Pelosi urges removal of portraits of Confederate House speakers

US House Speaker Nancy Pelosi requested the removal of portraits of previous House speakers who served in the Confederacy from display in the US Capitol.

Pelosi on Thursday made the request in a letter to Cheryl Johnson, clerk of the House of Representatives, a day before Juneteenth, the commemoration of the end of slavery in the United States, Xinhua news agency reported.

“Tomorrow, Americans will mark Juneteenth,” the California Democrat wrote. “Very sadly, this day comes during a moment of extraordinary national anguish, as we grieve for the hundreds of Black Americans killed by racial injustice and police brutality.”

In the letter, she asked Johnson to remove the portraits of four previous speakers who served in the Confederacy: Robert Hunter of Virginia (1839-1841), Howell Cobb of Georgia (1849-1851), James Orr of South Carolina (1857-1859), and Charles Crisp of Georgia (1891-1895).

House Democrats introduced a bill last week that would remove Confederate statues from the US Capitol.

There are currently 11 statues of people who served in the Confederacy, either as officials or soldiers, displayed in the Capitol complex.

The statues are all part of the National Statuary Hall Collection, created in 1864 with a law that allows states to select two statues of deceased individuals to be displayed in the US Capitol.
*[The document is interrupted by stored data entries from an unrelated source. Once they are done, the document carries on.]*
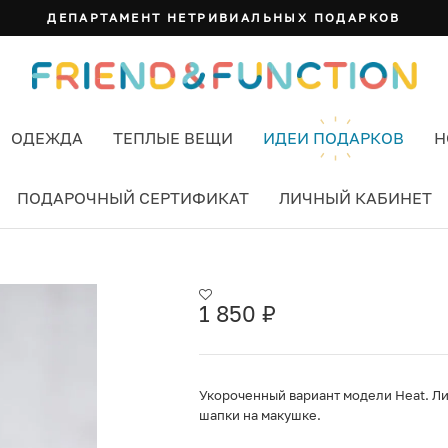
ДЕПАРТАМЕНТ НЕТРИВИАЛЬНЫХ ПОДАРКОВ
ОДЕЖДА
ТЕПЛЫЕ ВЕЩИ
ИДЕИ ПОДАРКОВ
Н
ПОДАРОЧНЫЙ СЕРТИФИКАТ
ЛИЧНЫЙ КАБИНЕТ
1 850
₽
Укороченный вариант модели Heat. Ли
шапки на макушке.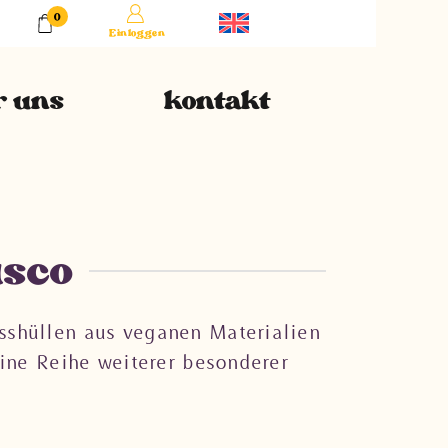
0
Einloggen
r uns
kontakt
isco
sshüllen aus veganen Materialien
ine Reihe weiterer besonderer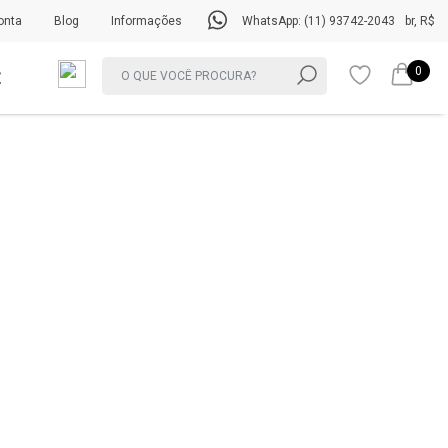
onta
Blog
Informações
WhatsApp: (11) 93742-2043
br, R$
0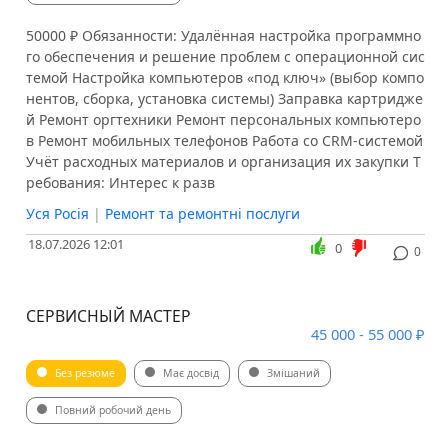
50000 ₽ Обязанности: Удалённая настройка программно
го обеспечения и решение проблем с операционной сис
темой Настройка компьютеров «под ключ» (выбор компо
нентов, сборка, установка системы) Заправка картридже
й Ремонт оргтехники Ремонт персональных компьютеро
в Ремонт мобильных телефонов Работа со CRM-системой
Учёт расходных материалов и организация их закупки Т
ребования: Интерес к разв
Уся Росія
|
Ремонт та ремонтні послуги
18.07.2026 12:01
0
0
СЕРВИСНЫЙ МАСТЕР
45 000 - 55 000 ₽
Без резюме
Має досвід
Змішаний
Повний робочий день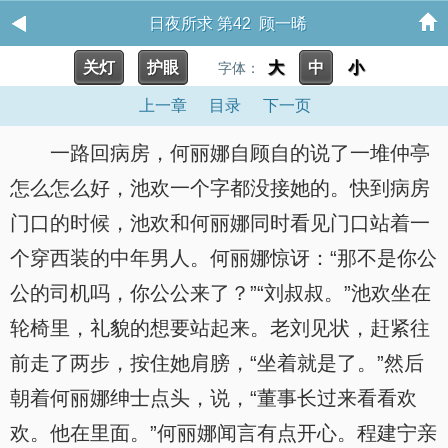
日夜所求 第42 顾一晞
关灯
护眼
大
中
小
字体：
上一章
目录
下一页
一路回病房，何丽娜自顾自的说了一堆仲亭
怎么怎么好，池欢一个字都没接她的。快到病房
门口的时候，池欢和何丽娜同时看见门口站着一
个穿西装的中年男人。何丽娜惊讶：“那不是你公
公的司机吗，你公公来了？”“刘叔叔。”池欢坐在
轮椅里，礼貌的想要站起来。老刘见状，赶紧往
前走了两步，按住她肩膀，“坐着就是了。”然后
朝着何丽娜绅士点头，说，“董事长过来看看欢
欢。他在里面。”何丽娜闻言有点开心。程建宁亲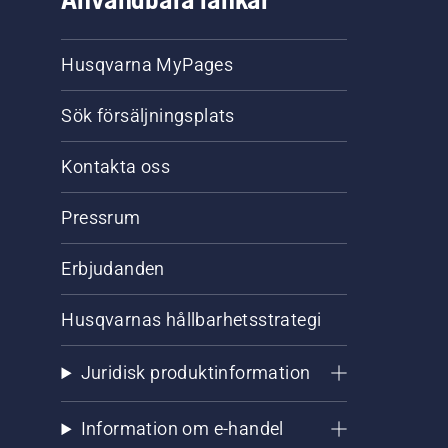
Husqvarna MyPages
Sök försäljningsplats
Kontakta oss
Pressrum
Erbjudanden
Husqvarnas hållbarhetsstrategi
Juridisk produktinformation
Information om e-handel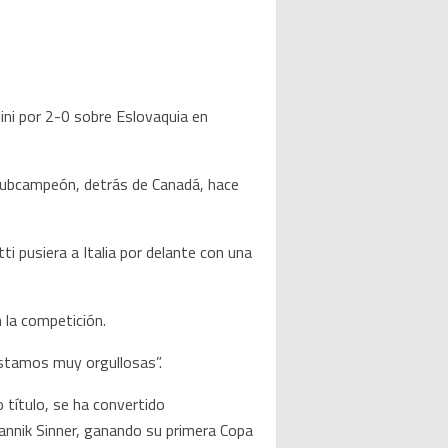
olini por 2-0 sobre Eslovaquia en
 subcampeón, detrás de Canadá, hace
 pusiera a Italia por delante con una
 la competición.
stamos muy orgullosas”.
o título, se ha convertido
Jannik Sinner, ganando su primera Copa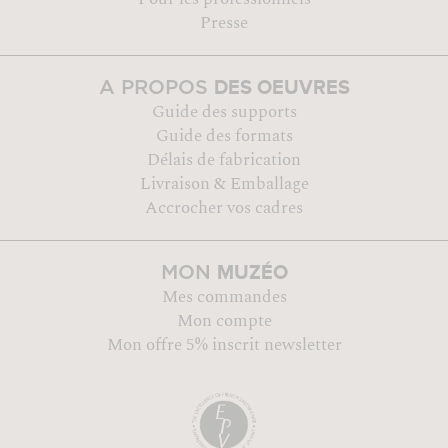
Presse
DES OEUVRES
A PROPOS
Guide des supports
Guide des formats
Délais de fabrication
Livraison & Emballage
Accrocher vos cadres
MUZÉO
MON
Mes commandes
Mon compte
Mon offre 5% inscrit newsletter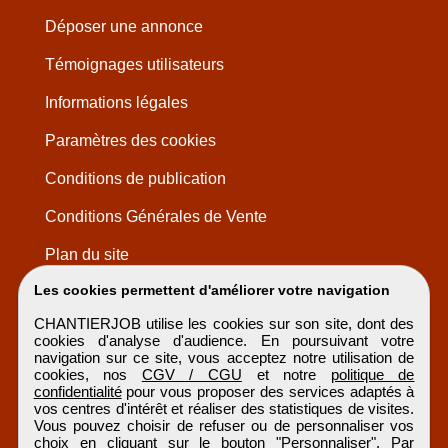
Déposer une annonce
Témoignages utilisateurs
Informations légales
Paramètres des cookies
Conditions de publication
Conditions Générales de Vente
Plan du site
Les cookies permettent d'améliorer votre navigation
CHANTIERJOB utilise les cookies sur son site, dont des
cookies d'analyse d'audience. En poursuivant votre
navigation sur ce site, vous acceptez notre utilisation de
cookies, nos
CGV / CGU
et notre
politique de
confidentialité
pour vous proposer des services adaptés à
vos centres d'intérêt et réaliser des statistiques de visites.
Vous pouvez choisir de refuser ou de personnaliser vos
choix en cliquant sur le bouton "Personnaliser". Par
The legislation from the Democrats would remove all of the Confederate statues in the collection within 120 days. The statues could either be reclaimed by the states or given to the Smithsonian Institution, a US museum and research complex.

Republicans have argued that Congress cannot remove the statues without passing a new law and indicated that the decision should be left up to the states.

“What I do think is clearly a bridge too far is this nonsense that we need to airbrush the Capitol and scrub out everybody from years ago who had any connection to slavery,” Senate Majority Leader Mitch McConnell told reporters earlier this week.

The moves came in the wake of the death of George Floyd, a 46-year-old African American man, during an arrest in Minneapolis, Minnesota, after a white police officer kneeled on his neck for nearly nine minutes.

Protests in response to Floyd’s death, and more broadly to police violence, spread across the United States, as congressional lawmakers and states are pushing for police reforms.